* **Work instruction A**:
Using the advice column below, decide whether each statement agrees with it, answering yes or no and quoting the exact words that settle it: (i) the letter writer is in their early thirties; (ii) the letter writer says they lack skill in the kitchen; (iii) the reply proposes a cabaret or table dancers.
* **Work instruction B**:
Retype the part of the advice column that opens with the words containing "This will certainly" and closes with "of an insult.".

:: Text block

What's your problem?
INDISPENSABLE ADVICE FROM REAL LIFE'S AGONY AUNT AND UNCLE
Sunday 27 September 1998
I am hovering on the brink of a life-changing decision, and would value your opinions. I am in my early thirties and have half made up my mind to give up cooking. I mean really give up: even to the extent of not bothering to do my own pasta, although I am quite competent in the kitchen. For some time now I've been resorting to throwing things in the oven during the week, pretending it's just pressure of work that stops me making my own soups and stews, baking, etc., and hiding behind half-truths such as, "Oh, I really quite enjoy cooking when I've got the time and when people are coming round to appreciate it." But the truth is I hate it and don't care if I never chop another onion again. Entertaining is the worst: all that labour and then all that bloody washing-up. But I shall feel a bit guilty asking people to come round and then dishing up things out of aluminium containers. Will we become social outcasts if we stop offering people home-cooked meals?
This will certainly give a "can't be bothered" atmosphere to your dinner parties. Perhaps you could lay on something to make up for your lack of brio in the kitchen; maybe a cabaret or table dancers or something. Because guests are making an effort, too, you know, when they come over to your place, and just hurling a few supermarket meals in their direction strikes me as a bit of an insult.

::::
:: Given entries

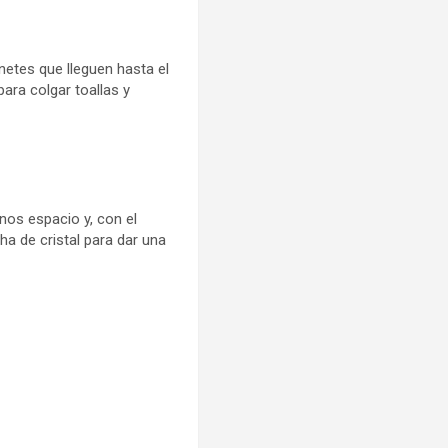
netes que lleguen hasta el
ara colgar toallas y
os espacio y, con el
a de cristal para dar una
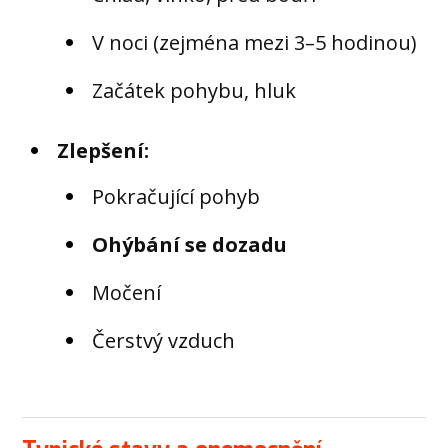
V noci (zejména mezi 3–5 hodinou)
Začátek pohybu, hluk
Zlepšení:
Pokračující pohyb
Ohýbání se dozadu
Močení
Čerstvý vzduch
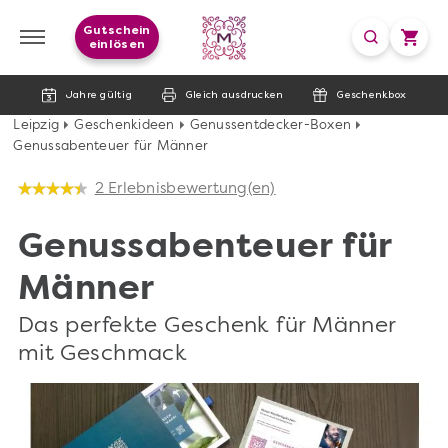
Gutschein
einlösen
Jahre gültig
Gleich ausdrucken
Geschenkbox
Leipzig
Geschenkideen
Genussentdecker-Boxen
Genussabenteuer für Männer
2 Erlebnisbewertung(en)
Genussabenteuer für
Männer
Das perfekte Geschenk für Männer
mit Geschmack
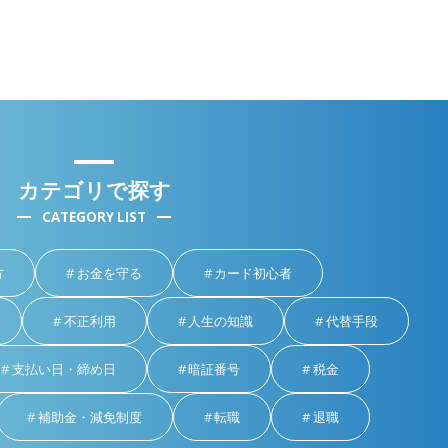
カテゴリで探す
CATEGORY LIST
方
お金を守る
カード初心者
不正利用
人生の知識
代替手段
支払い日・締め日
暗証番号
税金
補助金・減免制度
転職
退職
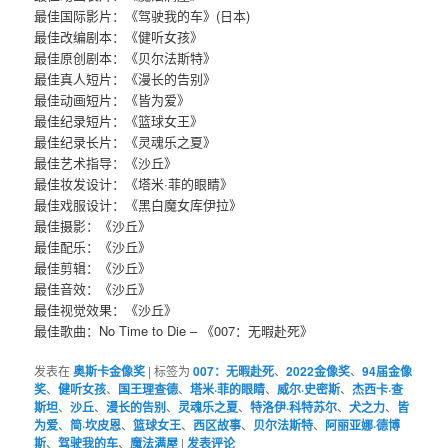
最佳国际影片：《驾驶我的车》(日本) ​​​​
最佳改编剧本：《健听女孩》​​​​
最佳原创剧本：《贝尔法斯特》
最佳真人短片：《漫长的告别》
最佳动画短片：《皆为爱》
最佳纪录短片：《篮球女王》
最佳纪录长片：《灵魂乐之夏》
最佳艺术指导：《沙丘》
最佳妆发设计：《塔米·菲的眼睛》 ​​​​
最佳戏服设计：《黑白魔女库伊拉》
最佳摄影：《沙丘》
最佳配乐：《沙丘》​​​​
最佳剪辑：《沙丘》
最佳音效：《沙丘》
最佳视觉效果：《沙丘》
最佳歌曲：No Time to Die – 《007：无暇赴死》
发表在
奥斯卡金像奖
|
标签为
007：无暇赴死
、
2022金像奖
、
94届金像
奖
、
健听女孩
、
国王理查德
、
塔米·菲的眼睛
、
威尔·史密斯
、
杰西卡·查
斯坦
、
沙丘
、
漫长的告别
、
灵魂乐之夏
、
特洛伊·科特苏尔
、
犬之力
、
皆
为爱
、
简·坎皮恩
、
篮球女王
、
西区故事
、
贝尔法斯特
、
阿丽亚娜·德博
斯
、
驾驶我的车
、
魔法满屋
|
发表评论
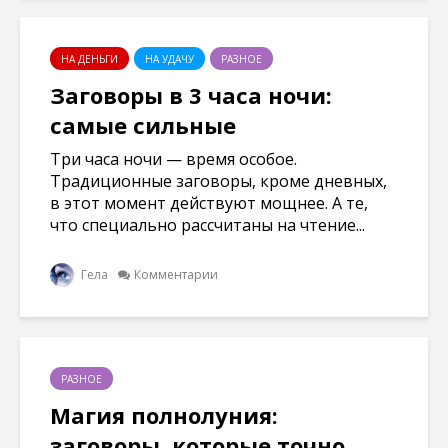
НА ДЕНЬГИ
НА УДАЧУ
РАЗНОЕ
Заговоры в 3 часа ночи:
самые сильные
Три часа ночи — время особое.
Традиционные заговоры, кроме дневных,
в этот момент действуют мощнее. А те,
что специально рассчитаны на чтение...
Гела
Комментарии
РАЗНОЕ
Магия полнолуния:
заговоры, которые точно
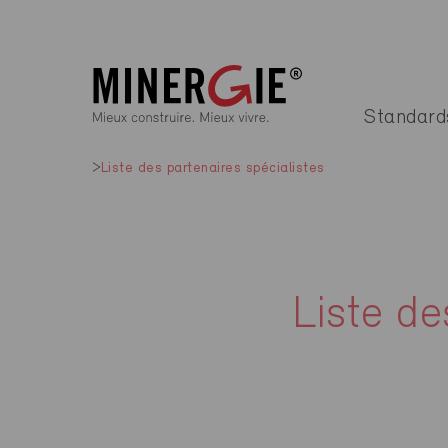
Standard
Liste des partenaires spécialistes
Liste de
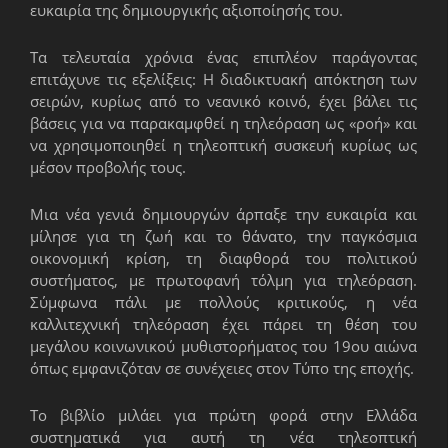
ευκαιρία της δημιουργικής αξιοποίησής του.
Τα τελευταία χρόνια ένας επιπλέον παράγοντας
επιτάχυνε τις εξελίξεις: Η διαδικτυακή απόκτηση των
σειρών, κυρίως από το νεανικό κοινό, έχει βάλει τις
βάσεις για να παρακαμφθεί η τηλεόραση ως «ροή» και
να χρησιμοποιηθεί η τηλεοπτική συσκευή κυρίως ως
μέσον προβολής τους.
Μια νέα γενιά δημιουργών άρπαξε την ευκαιρία και
μίλησε για τη ζωή και το θάνατο, την παγκόσμια
οικονομική κρίση, τη διαφθορά του πολιτικού
συστήματος, με πρωτοφανή τόλ­μη για τηλεόραση.
Σύμφωνα πάλι με πολλούς κριτικούς, η νέα
καλλιτεχνική τηλεόραση έχει πάρει τη θέση του
μεγάλου κοινωνικού μυθι­στορήματος του 19ου αιώνα
όπως εμφανιζόταν σε συνέχειες στον Τύπο της εποχής.
Το βιβλίο μιλάει για πρώτη φορά στην Ελλάδα
συστηματικά για αυτή τη νέα τηλεοπτική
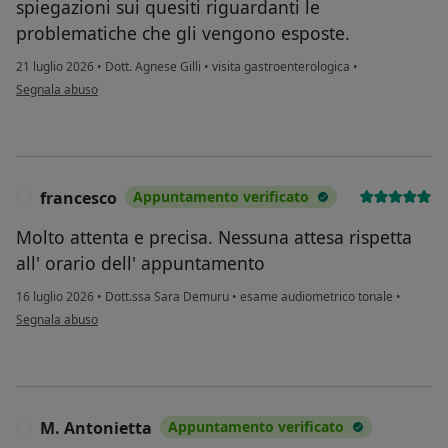
spiegazioni sui quesiti riguardanti le
problematiche che gli vengono esposte.
21 luglio 2026
•
Dott. Agnese Gilli
•
visita gastroenterologica
•
secondo l'opinione dell'utente MS
Segnala abuso
francesco
Appuntamento verificato
F
Molto attenta e precisa. Nessuna attesa rispetta
all' orario dell' appuntamento
16 luglio 2026
•
Dott.ssa Sara Demuru
•
esame audiometrico tonale
•
secondo l'opinione dell'utente francesco
Segnala abuso
M. Antonietta
Appuntamento verificato
M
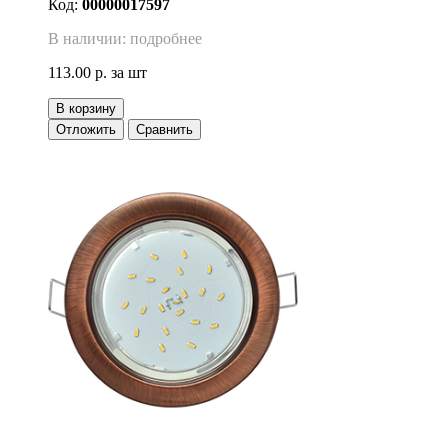
Код:
00000017597
В наличии: подробнее
113.00 р.
за шт
В корзину
Отложить
Сравнить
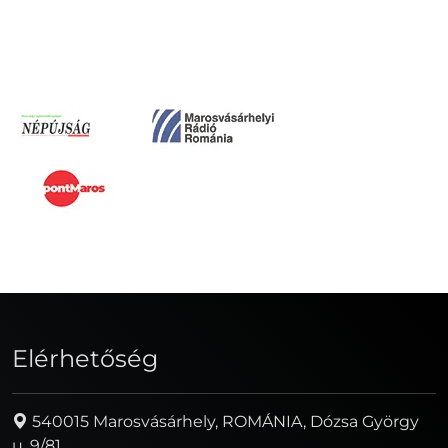
Elérhetőség
540015 Marosvásárhely, ROMÁNIA, Dózsa György
u. 9/81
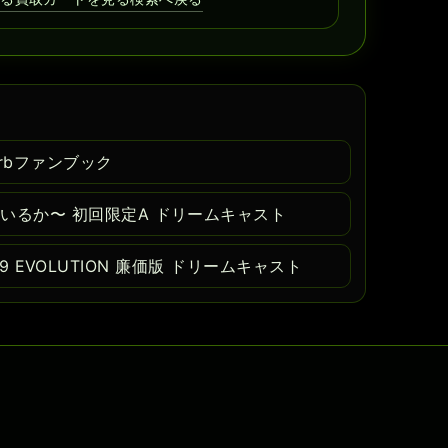
Turbファンブック
いるか〜 初回限定A ドリームキャスト
RS’99 EVOLUTION 廉価版 ドリームキャスト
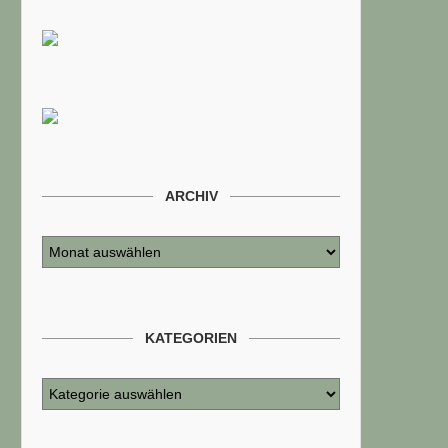
ARCHIV
KATEGORIEN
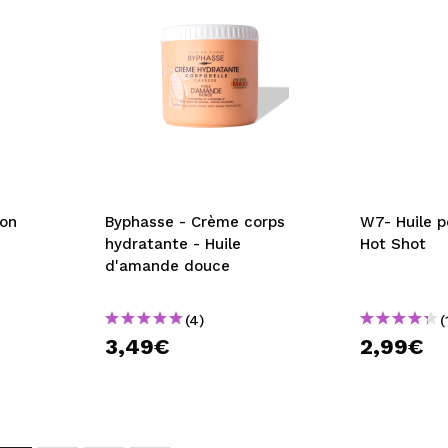
yon
Byphasse - Crème corps
W7- Huile p
hydratante - Huile
Hot Shot
d'amande douce
(4)
(
3,49€
2,99€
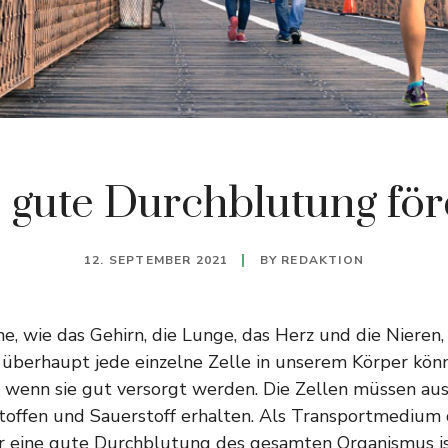
 gute Durchblutung fö
12. SEPTEMBER 2021
BY
REDAKTION
e, wie das Gehirn, die Lunge, das Herz und die Nieren,
 überhaupt jede einzelne Zelle in unserem Körper könn
, wenn sie gut versorgt werden. Die Zellen müssen au
offen und Sauerstoff erhalten. Als Transportmedium d
r eine gute Durchblutung des gesamten Organismus is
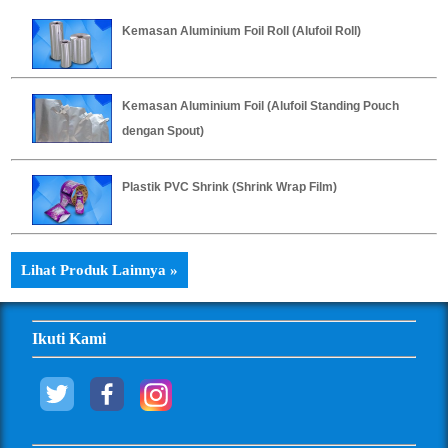
Kemasan Aluminium Foil Roll (Alufoil Roll)
Kemasan Aluminium Foil (Alufoil Standing Pouch
dengan Spout)
Plastik PVC Shrink (Shrink Wrap Film)
Lihat Produk Lainnya »
Ikuti Kami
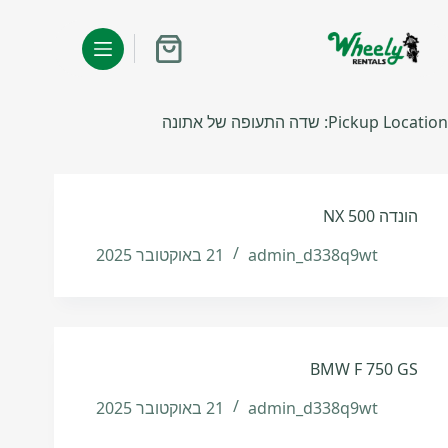
לג
תוכן
עגלת
קניות
Pickup Location:
שדה התעופה של אתונה
הונדה NX 500
admin_d338q9wt
21 באוקטובר 2025
BMW F 750 GS
admin_d338q9wt
21 באוקטובר 2025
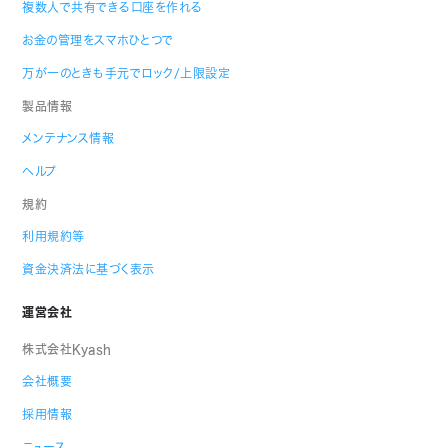
複数人で共有できる口座を作れる
お金の管理をスマホひとつで
万が一のときも手元でロック/上限設定
製品情報
メンテナンス情報
ヘルプ
規約
利用規約等
資金決済法に基づく表示
運営会社
株式会社Kyash
会社概要
採用情報
ニュース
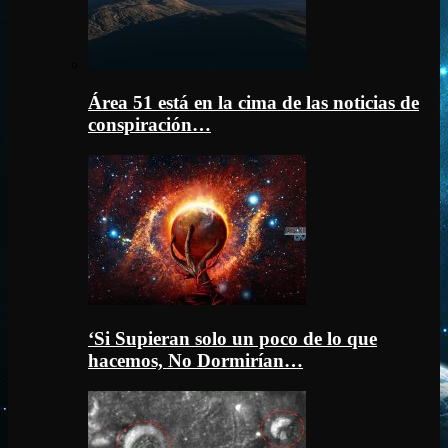
Área 51 está en la cima de las noticias de
conspiración…
‘Si Supieran solo un poco de lo que
hacemos, No Dormirían…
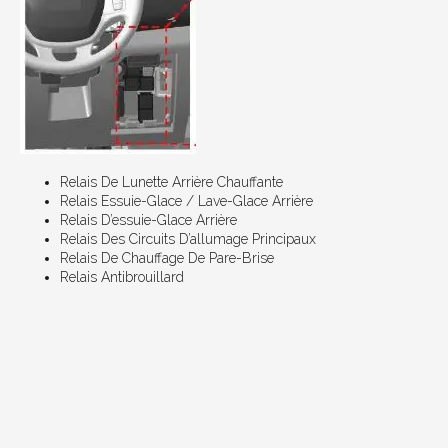
Relais De Lunette Arrière Chauffante
Relais Essuie-Glace / Lave-Glace Arrière
Relais D’essuie-Glace Arrière
Relais Des Circuits D’allumage Principaux
Relais De Chauffage De Pare-Brise
Relais Antibrouillard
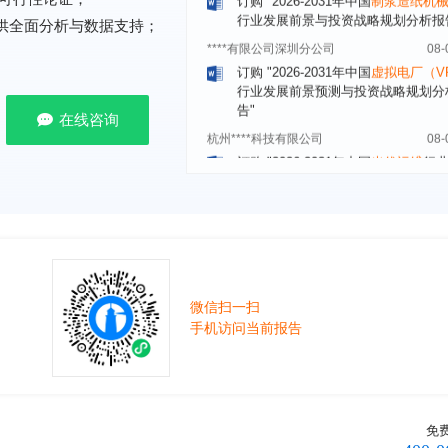
****有限公司深圳分公司
08-
提供全面分析与数据支持；
订购
"2026-2031年中国
虚拟电厂（V
行业发展前景预测与投资战略规划分
告"
杭州****科技有限公司
08-
在线咨询
订购
"2026-2031年中国
光伏运维
行
前瞻与投资战略规划分析报告"
克拉玛依******有限公司
08-
订购
"2026-2031年中国
钠离子电池
场前瞻与投资战略规划分析报告"
安徽******大学
08-
订购
"2026-2031年中国
生物育种
行
前瞻与投资战略规划分析报告"
微信扫一扫
中国******公司研究院
08-
手机访问当前报告
订购
"2026-2031年中国
超高频RFID
场前瞻与投资战略规划分析报告"
北京市******集团有限公司
08-
订购
"2026-2031年中国
应急通信
行
前景预测与投资战略规划分析报告"
免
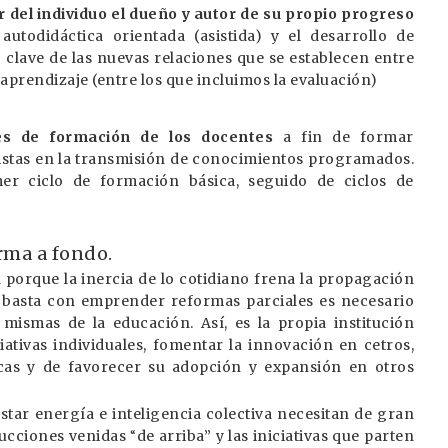
r del individuo el dueño y autor de su propio progreso
utodidáctica orientada (asistida) y el desarrollo de
lave de las nuevas relaciones que se establecen entre
aprendizaje (entre los que incluimos la evaluación)
nes de formación de los docentes
a fin de formar
istas en la transmisión de conocimientos programados.
er ciclo de formación básica, seguido de ciclos de
rma a fondo.
porque la inercia de lo cotidiano frena la propagación
o basta con emprender reformas parciales es necesario
 mismas de la educación. Así, es la propia institución
iativas individuales, fomentar la innovación en cetros,
icas y de favorecer su adopción y expansión en otros
tar energía e inteligencia colectiva necesitan de gran
rucciones venidas
de arriba” y las iniciativas que parten
“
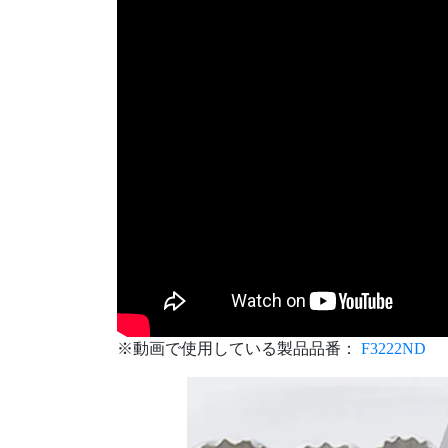
※動画で使用している製品品番：
F3222ND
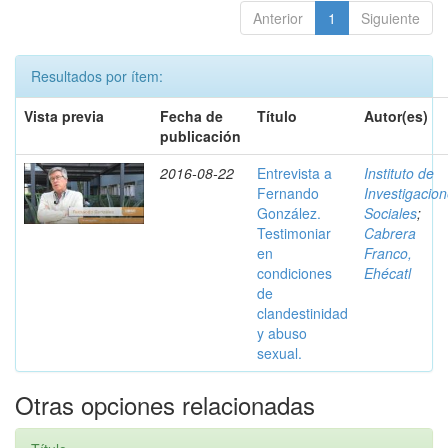
Anterior
1
Siguiente
Resultados por ítem:
Vista previa
Fecha de
Título
Autor(es)
publicación
2016-08-22
Entrevista a
Instituto de
Fernando
Investigacio
González.
Sociales
;
Testimoniar
Cabrera
en
Franco,
condiciones
Ehécatl
de
clandestinidad
y abuso
sexual.
Otras opciones relacionadas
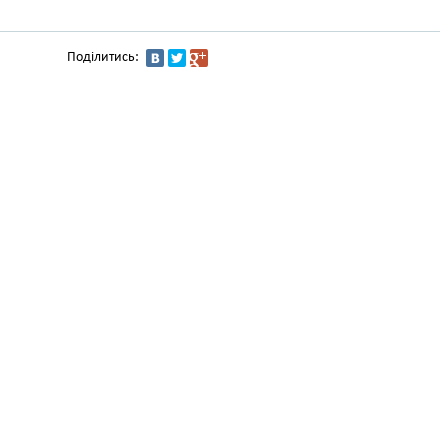
Поділитись:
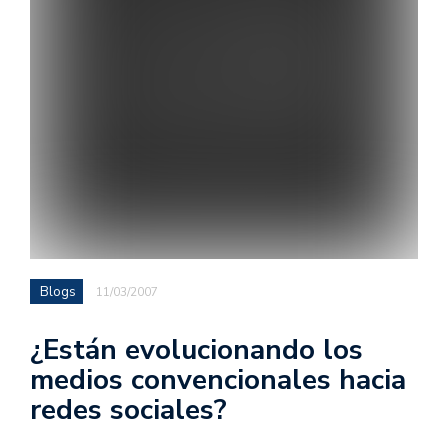
Blogs
11/03/2007
¿Están evolucionando los
medios convencionales hacia
redes sociales?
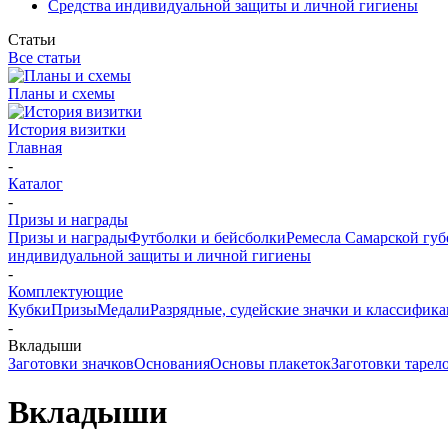
Средства индивидуальной защиты и личной гигиены
Статьи
Все статьи
Планы и схемы
История визитки
Главная
-
Каталог
-
Призы и награды
Призы и награды
Футболки и бейсболки
Ремесла Самарской гу
индивидуальной защиты и личной гигиены
-
Комплектующие
Кубки
Призы
Медали
Разрядные, судейские значки и классифи
-
Вкладыши
Заготовки значков
Основания
Основы плакеток
Заготовки тарел
Вкладыши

::::

* **Result A**:
(i) Yes: "I am in my early thirties"
(ii) No: "although I am quite competent in the kitchen"
(iii) Yes: "maybe a cabaret or table dancers or something"

* **Result B**:
This will certainly give a "can't be bothered" atmosphere to your dinner parties. Perhaps you could lay on something to make up for your lack of brio in the kitchen; maybe a cabaret or table dancers or something. Because guests are making an effort, too, you know, when they come over to your place, and just hurling a few supermarket meals in their direction strikes me as a bit of an insult.